Recently Hani Al-Hasan, a member of Fatah's Central Committee and one of the PLO's top five men, said in a rally in the West Bank: "If I do not set myself on fire and you do not set yourself on fire, who will light the path?"

This statement, which incites Palestinians to violence against Israel, typifies the Palestinian leadership's continuous, hateful discourse in contradiction to the peace process. It demonstrates what Stephen S. Rosenfeld described in his Jan. 23 op-ed column as a "stream of hate-breathing, hate-breeding, antisemitic anti-Israel propaganda flowing constantly, in Arabic, from Palestinian sources."

All observers of the Arab-Israeli conflict can agree on several assertions. First, statements reveal what is in the hearts and minds of the Palestinian political leadership. Second, hearts and minds count. Third, such statements shape popular Palestinian beliefs and views, and move people to action. Fourth, hateful Palestinian statements toward Israel do not advance peace.

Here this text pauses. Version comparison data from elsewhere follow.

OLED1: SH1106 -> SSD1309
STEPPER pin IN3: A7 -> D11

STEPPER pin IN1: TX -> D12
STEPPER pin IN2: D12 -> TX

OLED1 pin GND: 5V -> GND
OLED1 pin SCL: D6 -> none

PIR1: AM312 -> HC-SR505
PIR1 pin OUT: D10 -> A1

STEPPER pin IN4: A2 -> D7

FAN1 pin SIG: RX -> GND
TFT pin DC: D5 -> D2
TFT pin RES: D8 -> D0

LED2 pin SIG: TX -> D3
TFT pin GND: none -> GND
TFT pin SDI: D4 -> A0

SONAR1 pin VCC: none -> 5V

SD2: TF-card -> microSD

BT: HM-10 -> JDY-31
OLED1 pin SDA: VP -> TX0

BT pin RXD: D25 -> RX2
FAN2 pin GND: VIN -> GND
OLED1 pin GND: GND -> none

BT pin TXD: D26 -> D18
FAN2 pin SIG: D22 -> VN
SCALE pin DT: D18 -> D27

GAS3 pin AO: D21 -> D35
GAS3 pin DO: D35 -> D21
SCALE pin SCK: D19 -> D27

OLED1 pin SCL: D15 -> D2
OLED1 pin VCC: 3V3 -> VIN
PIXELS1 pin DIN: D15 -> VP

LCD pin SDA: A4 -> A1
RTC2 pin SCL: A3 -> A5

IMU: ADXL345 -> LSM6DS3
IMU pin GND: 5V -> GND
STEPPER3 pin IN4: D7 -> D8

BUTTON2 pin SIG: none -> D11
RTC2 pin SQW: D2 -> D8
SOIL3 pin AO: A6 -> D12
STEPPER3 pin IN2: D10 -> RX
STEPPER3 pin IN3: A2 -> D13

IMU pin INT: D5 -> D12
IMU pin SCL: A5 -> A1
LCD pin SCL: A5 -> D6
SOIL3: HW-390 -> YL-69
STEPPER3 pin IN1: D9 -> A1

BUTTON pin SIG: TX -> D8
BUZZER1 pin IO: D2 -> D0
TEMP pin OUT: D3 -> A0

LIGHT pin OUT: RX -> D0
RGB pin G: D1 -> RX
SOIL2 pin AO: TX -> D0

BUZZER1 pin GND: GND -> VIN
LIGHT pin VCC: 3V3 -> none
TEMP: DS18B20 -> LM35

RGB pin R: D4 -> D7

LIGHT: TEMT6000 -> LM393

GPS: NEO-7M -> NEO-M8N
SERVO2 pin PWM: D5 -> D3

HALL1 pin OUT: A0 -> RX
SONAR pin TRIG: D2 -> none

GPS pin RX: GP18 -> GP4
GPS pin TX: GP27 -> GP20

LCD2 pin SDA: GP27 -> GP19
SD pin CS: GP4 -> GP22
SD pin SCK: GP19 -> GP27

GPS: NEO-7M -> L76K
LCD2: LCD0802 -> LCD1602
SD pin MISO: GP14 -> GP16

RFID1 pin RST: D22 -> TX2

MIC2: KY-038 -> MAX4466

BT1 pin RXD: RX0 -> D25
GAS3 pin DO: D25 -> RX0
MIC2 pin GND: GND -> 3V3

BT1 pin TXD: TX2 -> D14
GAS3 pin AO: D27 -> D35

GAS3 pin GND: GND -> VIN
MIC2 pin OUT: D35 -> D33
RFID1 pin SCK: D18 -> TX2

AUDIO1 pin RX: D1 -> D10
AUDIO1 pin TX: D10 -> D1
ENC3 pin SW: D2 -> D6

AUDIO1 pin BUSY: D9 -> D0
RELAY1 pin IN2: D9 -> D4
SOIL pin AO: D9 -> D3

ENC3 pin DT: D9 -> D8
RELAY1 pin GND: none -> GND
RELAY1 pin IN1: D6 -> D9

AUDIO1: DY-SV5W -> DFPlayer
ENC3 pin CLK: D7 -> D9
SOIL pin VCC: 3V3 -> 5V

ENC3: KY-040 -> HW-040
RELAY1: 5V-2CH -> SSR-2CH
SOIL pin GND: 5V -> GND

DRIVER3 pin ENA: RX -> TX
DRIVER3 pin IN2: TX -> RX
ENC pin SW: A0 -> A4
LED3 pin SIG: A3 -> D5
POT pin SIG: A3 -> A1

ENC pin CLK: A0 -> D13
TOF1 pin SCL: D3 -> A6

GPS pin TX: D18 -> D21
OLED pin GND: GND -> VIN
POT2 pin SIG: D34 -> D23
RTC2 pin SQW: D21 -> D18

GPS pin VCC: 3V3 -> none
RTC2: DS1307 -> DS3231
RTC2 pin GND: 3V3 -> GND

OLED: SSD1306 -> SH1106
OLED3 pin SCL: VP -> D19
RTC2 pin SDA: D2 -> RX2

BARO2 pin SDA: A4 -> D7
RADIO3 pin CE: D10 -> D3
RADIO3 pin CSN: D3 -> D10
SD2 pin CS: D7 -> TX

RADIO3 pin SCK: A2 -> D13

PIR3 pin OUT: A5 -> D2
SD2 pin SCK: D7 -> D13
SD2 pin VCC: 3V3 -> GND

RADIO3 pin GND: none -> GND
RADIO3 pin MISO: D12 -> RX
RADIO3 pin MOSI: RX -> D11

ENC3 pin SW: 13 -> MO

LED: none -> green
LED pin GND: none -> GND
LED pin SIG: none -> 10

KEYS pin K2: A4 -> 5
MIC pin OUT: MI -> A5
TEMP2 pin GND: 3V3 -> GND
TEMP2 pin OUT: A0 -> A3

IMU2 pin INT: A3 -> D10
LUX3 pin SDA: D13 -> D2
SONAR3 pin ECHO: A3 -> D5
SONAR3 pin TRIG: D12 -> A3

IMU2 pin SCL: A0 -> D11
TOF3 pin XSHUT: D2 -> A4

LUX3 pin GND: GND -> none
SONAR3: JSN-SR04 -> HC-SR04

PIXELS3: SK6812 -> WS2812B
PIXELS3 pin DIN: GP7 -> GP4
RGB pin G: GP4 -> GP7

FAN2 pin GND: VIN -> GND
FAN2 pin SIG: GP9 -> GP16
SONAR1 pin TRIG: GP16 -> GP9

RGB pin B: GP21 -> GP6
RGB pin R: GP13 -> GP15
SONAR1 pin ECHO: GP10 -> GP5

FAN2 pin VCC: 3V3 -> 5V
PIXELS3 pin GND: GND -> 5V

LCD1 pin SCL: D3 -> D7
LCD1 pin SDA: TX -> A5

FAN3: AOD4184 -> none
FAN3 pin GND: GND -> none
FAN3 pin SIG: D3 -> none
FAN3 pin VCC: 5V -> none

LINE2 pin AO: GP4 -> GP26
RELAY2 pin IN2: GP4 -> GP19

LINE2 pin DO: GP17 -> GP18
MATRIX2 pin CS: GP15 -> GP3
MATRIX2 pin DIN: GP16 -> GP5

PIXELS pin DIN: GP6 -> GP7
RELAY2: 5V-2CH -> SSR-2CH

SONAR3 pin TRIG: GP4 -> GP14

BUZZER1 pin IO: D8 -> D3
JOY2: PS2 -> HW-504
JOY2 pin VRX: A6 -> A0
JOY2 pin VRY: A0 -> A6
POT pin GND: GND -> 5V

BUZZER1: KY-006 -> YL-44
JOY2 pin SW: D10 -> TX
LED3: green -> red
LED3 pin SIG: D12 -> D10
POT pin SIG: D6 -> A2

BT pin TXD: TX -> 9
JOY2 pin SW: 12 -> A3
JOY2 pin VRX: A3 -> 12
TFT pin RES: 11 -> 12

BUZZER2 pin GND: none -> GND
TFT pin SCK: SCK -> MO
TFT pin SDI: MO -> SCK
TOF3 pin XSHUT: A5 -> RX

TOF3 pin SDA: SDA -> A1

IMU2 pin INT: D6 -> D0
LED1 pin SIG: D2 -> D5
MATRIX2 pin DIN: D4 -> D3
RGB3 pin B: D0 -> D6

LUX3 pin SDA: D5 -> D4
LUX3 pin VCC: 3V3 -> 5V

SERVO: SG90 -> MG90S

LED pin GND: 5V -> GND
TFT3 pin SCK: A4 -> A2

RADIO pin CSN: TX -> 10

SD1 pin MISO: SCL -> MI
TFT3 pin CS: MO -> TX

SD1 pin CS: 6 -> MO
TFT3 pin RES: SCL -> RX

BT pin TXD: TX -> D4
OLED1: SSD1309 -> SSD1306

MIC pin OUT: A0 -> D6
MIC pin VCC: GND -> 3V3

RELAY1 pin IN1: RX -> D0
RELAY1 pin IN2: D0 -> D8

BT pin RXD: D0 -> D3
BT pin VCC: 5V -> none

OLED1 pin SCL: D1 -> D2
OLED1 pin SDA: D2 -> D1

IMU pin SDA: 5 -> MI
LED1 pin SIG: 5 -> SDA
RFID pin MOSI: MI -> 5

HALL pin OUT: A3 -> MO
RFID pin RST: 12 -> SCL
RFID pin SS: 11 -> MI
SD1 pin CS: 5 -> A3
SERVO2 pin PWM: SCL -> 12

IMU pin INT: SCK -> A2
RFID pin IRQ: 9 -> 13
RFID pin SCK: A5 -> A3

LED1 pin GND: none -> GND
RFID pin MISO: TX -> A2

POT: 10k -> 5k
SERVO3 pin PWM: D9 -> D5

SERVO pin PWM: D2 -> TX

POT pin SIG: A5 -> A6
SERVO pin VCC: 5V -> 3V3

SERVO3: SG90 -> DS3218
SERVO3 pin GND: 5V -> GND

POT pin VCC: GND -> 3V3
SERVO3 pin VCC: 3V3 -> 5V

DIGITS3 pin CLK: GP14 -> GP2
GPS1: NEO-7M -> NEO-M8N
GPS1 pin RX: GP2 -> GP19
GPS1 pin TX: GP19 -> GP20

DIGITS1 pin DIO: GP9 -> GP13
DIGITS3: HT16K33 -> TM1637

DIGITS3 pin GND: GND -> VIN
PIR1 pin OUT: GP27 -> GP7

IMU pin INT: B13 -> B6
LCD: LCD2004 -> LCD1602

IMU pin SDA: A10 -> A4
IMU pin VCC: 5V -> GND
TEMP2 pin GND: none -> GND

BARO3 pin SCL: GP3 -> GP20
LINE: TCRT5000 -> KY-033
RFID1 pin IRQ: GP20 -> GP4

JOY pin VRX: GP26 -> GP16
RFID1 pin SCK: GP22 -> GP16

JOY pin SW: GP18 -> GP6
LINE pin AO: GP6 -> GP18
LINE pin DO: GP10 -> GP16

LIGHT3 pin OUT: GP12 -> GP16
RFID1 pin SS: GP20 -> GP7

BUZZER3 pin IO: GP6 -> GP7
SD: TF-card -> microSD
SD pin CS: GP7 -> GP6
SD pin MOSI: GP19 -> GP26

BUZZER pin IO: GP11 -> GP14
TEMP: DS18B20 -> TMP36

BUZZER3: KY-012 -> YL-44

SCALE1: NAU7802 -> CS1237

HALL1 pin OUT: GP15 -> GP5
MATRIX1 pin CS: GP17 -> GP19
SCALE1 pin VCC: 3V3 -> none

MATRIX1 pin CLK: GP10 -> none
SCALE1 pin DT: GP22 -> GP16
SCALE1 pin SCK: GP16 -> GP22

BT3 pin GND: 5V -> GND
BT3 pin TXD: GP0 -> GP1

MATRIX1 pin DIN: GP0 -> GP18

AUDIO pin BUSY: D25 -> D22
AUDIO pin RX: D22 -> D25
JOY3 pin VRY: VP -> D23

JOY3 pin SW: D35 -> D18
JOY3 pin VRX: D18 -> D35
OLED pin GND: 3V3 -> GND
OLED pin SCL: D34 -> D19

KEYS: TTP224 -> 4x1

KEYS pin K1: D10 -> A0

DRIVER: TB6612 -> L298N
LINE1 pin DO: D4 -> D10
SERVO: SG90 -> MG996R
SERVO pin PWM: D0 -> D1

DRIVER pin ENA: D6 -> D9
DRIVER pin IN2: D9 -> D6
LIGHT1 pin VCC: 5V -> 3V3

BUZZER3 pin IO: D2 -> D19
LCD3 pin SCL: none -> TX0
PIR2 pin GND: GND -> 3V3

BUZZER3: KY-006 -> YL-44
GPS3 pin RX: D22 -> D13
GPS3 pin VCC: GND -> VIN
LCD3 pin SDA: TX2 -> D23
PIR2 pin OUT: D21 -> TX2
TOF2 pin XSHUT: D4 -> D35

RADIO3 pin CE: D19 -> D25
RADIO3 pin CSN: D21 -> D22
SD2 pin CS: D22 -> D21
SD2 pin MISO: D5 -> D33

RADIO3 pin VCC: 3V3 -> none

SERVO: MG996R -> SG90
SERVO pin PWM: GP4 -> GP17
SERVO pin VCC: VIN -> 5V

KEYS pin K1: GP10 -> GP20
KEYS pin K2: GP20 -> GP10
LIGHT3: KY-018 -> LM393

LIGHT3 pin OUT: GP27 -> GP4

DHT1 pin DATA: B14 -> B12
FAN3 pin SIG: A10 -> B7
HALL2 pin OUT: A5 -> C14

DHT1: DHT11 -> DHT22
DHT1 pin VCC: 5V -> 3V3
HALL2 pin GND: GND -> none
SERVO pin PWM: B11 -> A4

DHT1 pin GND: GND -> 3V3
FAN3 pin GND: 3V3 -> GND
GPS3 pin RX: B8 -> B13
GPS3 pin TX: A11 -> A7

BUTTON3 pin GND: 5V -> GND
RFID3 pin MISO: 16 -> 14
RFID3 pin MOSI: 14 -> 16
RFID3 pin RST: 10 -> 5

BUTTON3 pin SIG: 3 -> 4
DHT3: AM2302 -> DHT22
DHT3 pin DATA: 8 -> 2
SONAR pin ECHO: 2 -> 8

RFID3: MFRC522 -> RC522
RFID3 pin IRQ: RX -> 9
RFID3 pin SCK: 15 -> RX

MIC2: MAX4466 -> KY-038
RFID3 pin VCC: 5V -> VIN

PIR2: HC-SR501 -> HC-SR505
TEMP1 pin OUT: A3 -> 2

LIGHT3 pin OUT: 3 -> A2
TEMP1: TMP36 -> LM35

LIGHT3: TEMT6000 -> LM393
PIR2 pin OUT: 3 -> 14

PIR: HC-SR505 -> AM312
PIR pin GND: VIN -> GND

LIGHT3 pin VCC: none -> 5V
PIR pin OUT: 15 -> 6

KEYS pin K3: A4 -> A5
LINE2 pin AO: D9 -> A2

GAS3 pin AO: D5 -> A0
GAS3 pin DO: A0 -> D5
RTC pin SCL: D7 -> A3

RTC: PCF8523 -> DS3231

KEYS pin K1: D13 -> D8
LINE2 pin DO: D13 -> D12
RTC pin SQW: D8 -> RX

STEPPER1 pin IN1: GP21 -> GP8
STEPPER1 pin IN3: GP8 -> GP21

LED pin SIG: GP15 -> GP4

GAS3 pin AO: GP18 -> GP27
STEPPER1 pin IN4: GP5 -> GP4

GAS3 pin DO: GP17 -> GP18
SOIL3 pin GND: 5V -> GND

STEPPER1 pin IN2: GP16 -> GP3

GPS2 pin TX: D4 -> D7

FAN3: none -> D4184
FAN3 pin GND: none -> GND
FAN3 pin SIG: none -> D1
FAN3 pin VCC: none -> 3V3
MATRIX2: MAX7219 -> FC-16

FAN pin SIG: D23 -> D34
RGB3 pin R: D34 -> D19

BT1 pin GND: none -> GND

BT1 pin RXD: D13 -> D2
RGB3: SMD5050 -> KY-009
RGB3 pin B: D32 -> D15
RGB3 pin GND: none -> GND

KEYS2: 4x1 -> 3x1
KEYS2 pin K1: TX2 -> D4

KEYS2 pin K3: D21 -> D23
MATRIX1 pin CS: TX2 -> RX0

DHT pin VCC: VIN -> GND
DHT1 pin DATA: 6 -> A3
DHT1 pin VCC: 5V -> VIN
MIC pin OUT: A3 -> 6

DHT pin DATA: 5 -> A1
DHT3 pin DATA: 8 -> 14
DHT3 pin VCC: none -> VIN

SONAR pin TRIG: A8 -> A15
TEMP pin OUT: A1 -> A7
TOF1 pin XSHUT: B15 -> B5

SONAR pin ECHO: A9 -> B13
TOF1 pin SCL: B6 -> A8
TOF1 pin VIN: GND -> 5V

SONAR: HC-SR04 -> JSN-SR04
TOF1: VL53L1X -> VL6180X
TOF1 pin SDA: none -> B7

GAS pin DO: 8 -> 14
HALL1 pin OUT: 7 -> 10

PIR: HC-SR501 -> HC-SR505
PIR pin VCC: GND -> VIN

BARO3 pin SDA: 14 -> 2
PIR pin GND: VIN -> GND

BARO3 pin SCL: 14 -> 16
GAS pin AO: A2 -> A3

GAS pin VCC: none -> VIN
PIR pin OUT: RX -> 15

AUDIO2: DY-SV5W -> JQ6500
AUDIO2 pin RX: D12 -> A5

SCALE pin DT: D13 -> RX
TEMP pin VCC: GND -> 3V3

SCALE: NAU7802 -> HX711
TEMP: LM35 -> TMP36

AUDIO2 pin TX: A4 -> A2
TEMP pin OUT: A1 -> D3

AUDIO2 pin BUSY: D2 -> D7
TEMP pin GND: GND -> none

What remains in disagreement is whether such Palestinian statements against Israel are widespread, systematic and representative of the Palestinian political agenda or are -- as was argued by Prof. Rashid Khalidi in discussion with Rosenfeld -- marginal, rare and unrepresentative. Khalidi attributed the alleged misinterpretation of Palestinian rhetoric to "people who do not themselves know Arabic" and who do not systematically follow the Arab/Palestinian media.

The Middle East Media and Research Institute (MEMRI) does precisely that: It monitors the daily Arabic-language Palestinian media, translates it into English and breaks the language barrier that leaves Middle East realities as reflected in the Arabic-language media inaccessible to most Western audiences.

Our research conclusively demonstrates that the PLO's leadership engages routinely in exhortation to violence, armed struggle and martyrdom. Only two weeks ago the secretary general of the presidency, Al Tayyib Abd Al-Rahim, said in a speech delivered on behalf of Yasser Arafat in Gaza: "our people will continue to be seekers of martyrdom and eternal self-sacrifice. . . . The martyrs are the torches which lit the way of our people, and they made their blood and sacrifice into the bridge into which we cross to the homeland."

The Palestinian Authority (PA) employs antisemitic language and images, frequently calling Jews Shylocks and referring to the "Protocols of the Elders of Zion," a notorious old antisemitic forgery. Such motifs are employed by no other than Hafez Al-Barghuthi, the editor in chief of the PA's paper, Al Hayat Al-Jadida. He wrote that the U.S. ambassador-designate to Israel, Edward Walker, "underwent extensive hearings in the Congress, that is, the Council of the Elders of Zion." A week later he also wrote: "Whoever comes in contact with the banks discovers that they act in Shylock's way. . . . We have had enough of the Shylock of the lands and settlements."

The PA's officials further engage in Holocaust denial. The Palestinian undersecretary of culture, for example, claimed that "trial of Garaudy {a French Holocaust-denier now facing legal prosecution in France} is an example of the spiritual terrorism employed by Jewish organizations in various European capitals."

Hasan Al-Kashef, director-general of the Palestinian Information Ministry, claims that "Zionist racism reaches its peak with the Talmudic offensive which tears the pages of the Koran and offends the master of prophets, Muhammad." A member of the Palestinian National Council, Abroad Sidqi Al-Dajani, called Israel "the Zionist-racist entity."

Palestinian leaders, even Arafat, have hastened in the four years since 1993 to explain away agreements with Israel to their own people as temporary in nature and, as such, legitimate, both by the PLO's strategies of stages that will lead to the liberation of Palestine in its entirety, and by the conduct of the Prophet Mohammad, who signed temporary agreements with his enemies.

Palestinian leaders insist on the "right of return" of millions of Palestinians into pre-1967 Israel, which would amount to Israel's destruction. A member of the Palestinian Legislative Council, Jamal Shati, said: "I view the Oslo agreement as a stage that was forced on us. . . . The Palestinian people accepted it as a stage toward the fulfillment of the Palestinian national plan which is expressed in the Right of Return, self-determination, and the establishment of a Palestinian state with Jerusalem as its capital."

Such assertions are by no means aberrations -- they represent the decisive majority of statements made by the mainstream Palestinian leadership. The radical minority groups, such as Hamas, are even more extreme.

This is not to say that there are no positive Palestinian statements in favor of peace and existence. But they are rare and almost always made by unknown figures. Such, for example, was the call last December of a Palestinian intellectual, Ghasan Zaqtan, to "stop denying Israel's existence." In view of the deafening majority of hateful statements, the very appearance of such positive expressions is in itself a desired and hopeful sign. Unfortunately, these signs remain few and far between. Yigal Carmon is president and Meyrav Wurmser executive director of the Middle East Media & Research Institute.